There are legitimate arguments to be made about reopening communities to prevent an economic meltdown, but there is a wide gap between isolation and tailgate parties. Masks help. Eliminating crowds helps. Common sense helps.
If a large number of people continue behaving as if masks are part of a communist plot, and drinking elbow to elbow in a bar is a sign of virility and patriotism, then the death toll will climb. And if that happens, the pressure to shut down sports will ultimately drown out the fervor to see a bunch of hockey players lifting the Stanley Cup.
Baseball, basketball, football and hockey are not essential to our lives. If nothing else, the last three months have taught us that.
And yet, sports do hold a special place in our hearts. They are entertainment. They are escape. They are a means to argue, bond, recall, mesmerize, compete and admire.

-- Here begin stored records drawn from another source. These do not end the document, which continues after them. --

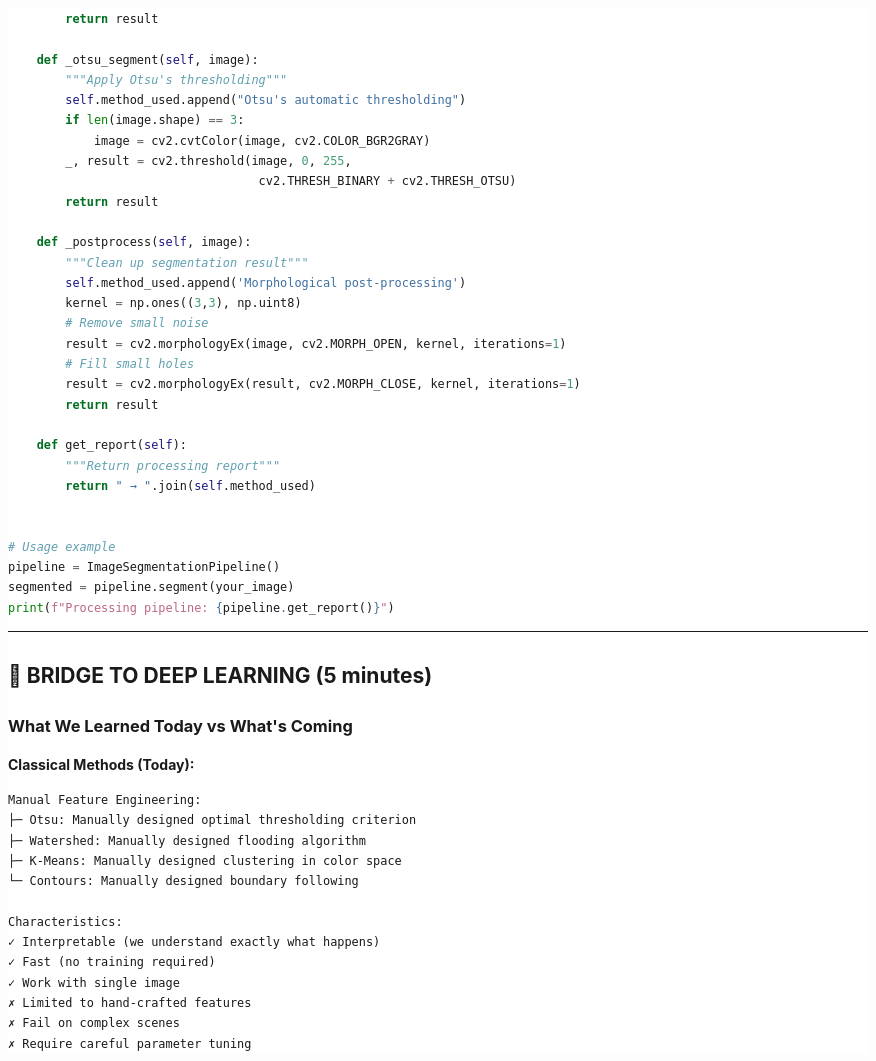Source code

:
 ```python
        return result

    def _otsu_segment(self, image):
        """Apply Otsu's thresholding"""
        self.method_used.append("Otsu's automatic thresholding")
        if len(image.shape) == 3:
            image = cv2.cvtColor(image, cv2.COLOR_BGR2GRAY)
        _, result = cv2.threshold(image, 0, 255,
                                   cv2.THRESH_BINARY + cv2.THRESH_OTSU)
        return result

    def _postprocess(self, image):
        """Clean up segmentation result"""
        self.method_used.append('Morphological post-processing')
        kernel = np.ones((3,3), np.uint8)
        # Remove small noise
        result = cv2.morphologyEx(image, cv2.MORPH_OPEN, kernel, iterations=1)
        # Fill small holes
        result = cv2.morphologyEx(result, cv2.MORPH_CLOSE, kernel, iterations=1)
        return result

    def get_report(self):
        """Return processing report"""
        return " → ".join(self.method_used)


# Usage example
pipeline = ImageSegmentationPipeline()
segmented = pipeline.segment(your_image)
print(f"Processing pipeline: {pipeline.get_report()}")
```

---

## 🌉 **BRIDGE TO DEEP LEARNING** (5 minutes)

### **What We Learned Today vs What's Coming**

**Classical Methods (Today):**

```
Manual Feature Engineering:
├─ Otsu: Manually designed optimal thresholding criterion
├─ Watershed: Manually designed flooding algorithm
├─ K-Means: Manually designed clustering in color space
└─ Contours: Manually designed boundary following

Characteristics:
✓ Interpretable (we understand exactly what happens)
✓ Fast (no training required)
✓ Work with single image
✗ Limited to hand-crafted features
✗ Fail on complex scenes
✗ Require careful parameter tuning
```
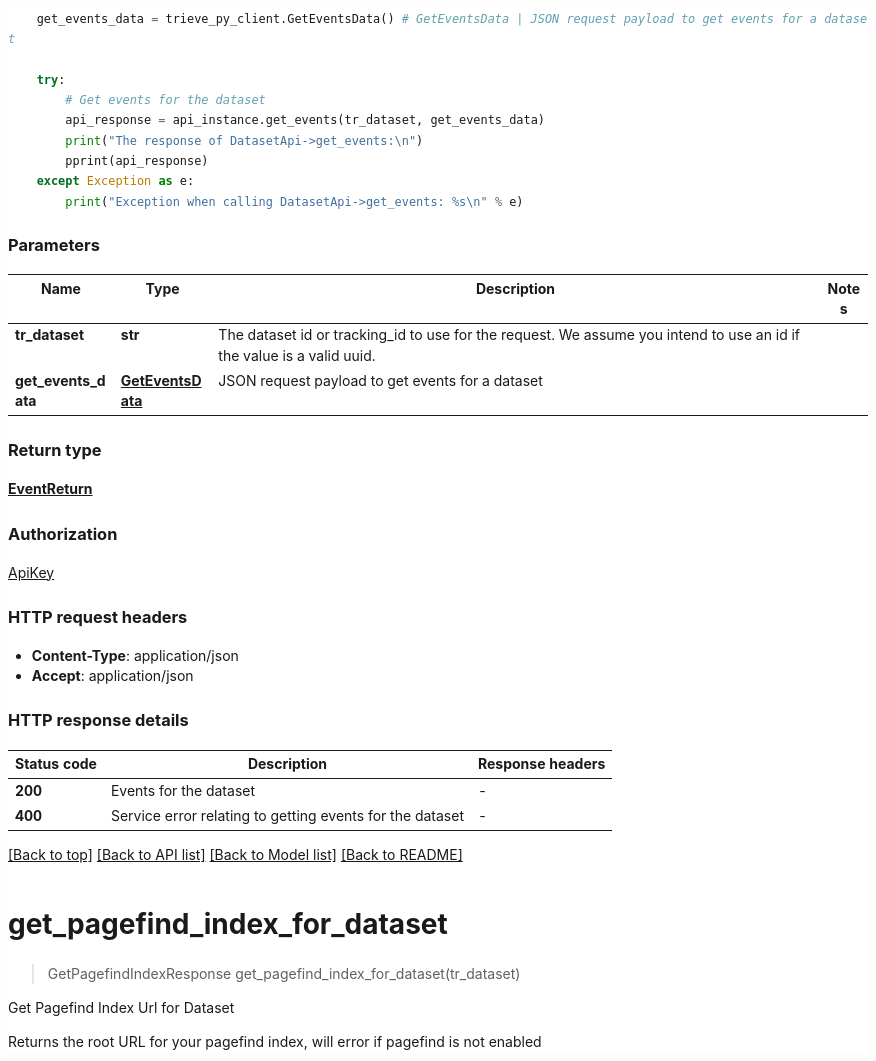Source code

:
 ```python
    get_events_data = trieve_py_client.GetEventsData() # GetEventsData | JSON request payload to get events for a dataset

    try:
        # Get events for the dataset
        api_response = api_instance.get_events(tr_dataset, get_events_data)
        print("The response of DatasetApi->get_events:\n")
        pprint(api_response)
    except Exception as e:
        print("Exception when calling DatasetApi->get_events: %s\n" % e)
```



### Parameters


Name | Type | Description  | Notes
------------- | ------------- | ------------- | -------------
 **tr_dataset** | **str**| The dataset id or tracking_id to use for the request. We assume you intend to use an id if the value is a valid uuid. | 
 **get_events_data** | [**GetEventsData**](GetEventsData.md)| JSON request payload to get events for a dataset | 

### Return type

[**EventReturn**](EventReturn.md)

### Authorization

[ApiKey](../README.md#ApiKey)

### HTTP request headers

 - **Content-Type**: application/json
 - **Accept**: application/json

### HTTP response details

| Status code | Description | Response headers |
|-------------|-------------|------------------|
**200** | Events for the dataset |  -  |
**400** | Service error relating to getting events for the dataset |  -  |

[[Back to top]](#) [[Back to API list]](../README.md#documentation-for-api-endpoints) [[Back to Model list]](../README.md#documentation-for-models) [[Back to README]](../README.md)

# **get_pagefind_index_for_dataset**
> GetPagefindIndexResponse get_pagefind_index_for_dataset(tr_dataset)

Get Pagefind Index Url for Dataset

Returns the root URL for your pagefind index, will error if pagefind is not enabled
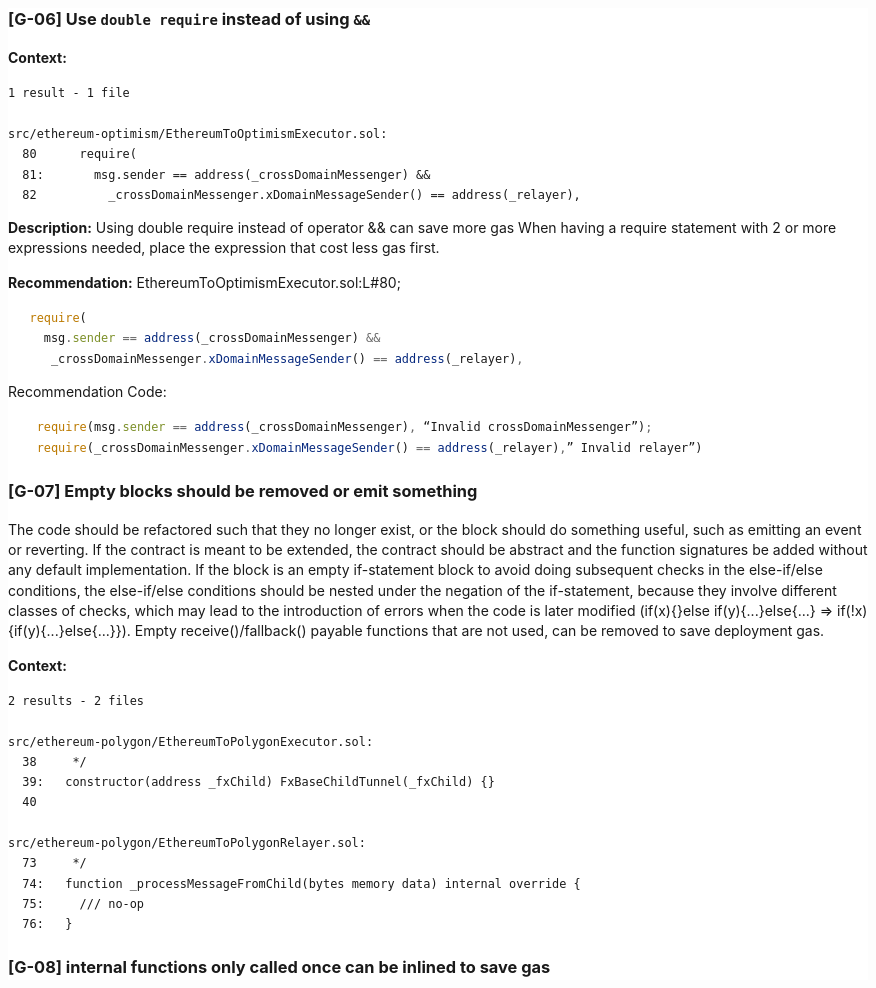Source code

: ### [G-06] Use ``double require`` instead of using ``&&``

**Context:** 
```solidity
1 result - 1 file

src/ethereum-optimism/EthereumToOptimismExecutor.sol:
  80      require(
  81:       msg.sender == address(_crossDomainMessenger) &&
  82          _crossDomainMessenger.xDomainMessageSender() == address(_relayer),

```

**Description:**
Using double require instead of operator && can save more gas
When having a require statement with 2 or more expressions needed, place the expression that cost less gas first.

**Recommendation:**
EthereumToOptimismExecutor.sol:L#80;
 ```js
    require(
      msg.sender == address(_crossDomainMessenger) &&
       _crossDomainMessenger.xDomainMessageSender() == address(_relayer),
```

Recommendation Code:
```js
    require(msg.sender == address(_crossDomainMessenger), “Invalid crossDomainMessenger”);
    require(_crossDomainMessenger.xDomainMessageSender() == address(_relayer),” Invalid relayer”)
```

### [G-07] Empty blocks should be removed or emit something

The code should be refactored such that they no longer exist, or the block should do something useful, such as emitting an event or reverting. If the contract is meant to be extended, the contract should be abstract and the function signatures be added without any default implementation. If the block is an empty if-statement block to avoid doing subsequent checks in the else-if/else conditions, the else-if/else conditions should be nested under the negation of the if-statement, because they involve different classes of checks, which may lead to the introduction of errors when the code is later modified (if(x){}else if(y){...}else{...} => if(!x){if(y){...}else{...}}). Empty receive()/fallback() payable functions that are not used, can be removed to save deployment gas.


**Context:** 
```solidity
2 results - 2 files

src/ethereum-polygon/EthereumToPolygonExecutor.sol:
  38     */
  39:   constructor(address _fxChild) FxBaseChildTunnel(_fxChild) {}
  40  

src/ethereum-polygon/EthereumToPolygonRelayer.sol:
  73     */
  74:   function _processMessageFromChild(bytes memory data) internal override {
  75:     /// no-op
  76:   }
```
### [G-08] internal functions only called once can be inlined to save gas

It would be a shame if we sacrificed for three months, and then still lost an entire year’s worth of games because we couldn’t get out of the starting gate.
I honestly don’t know if every sport will resume, but it’s hard to be optimistic based on this week.
We’re talking about just a handful of people getting together in a hockey arena or spring training locker room or a football office, and already a conspicuously high number of positive cases.
Maybe it’s a lesson, and maybe we’ll get smarter.
Or maybe it’s a portent of things to come.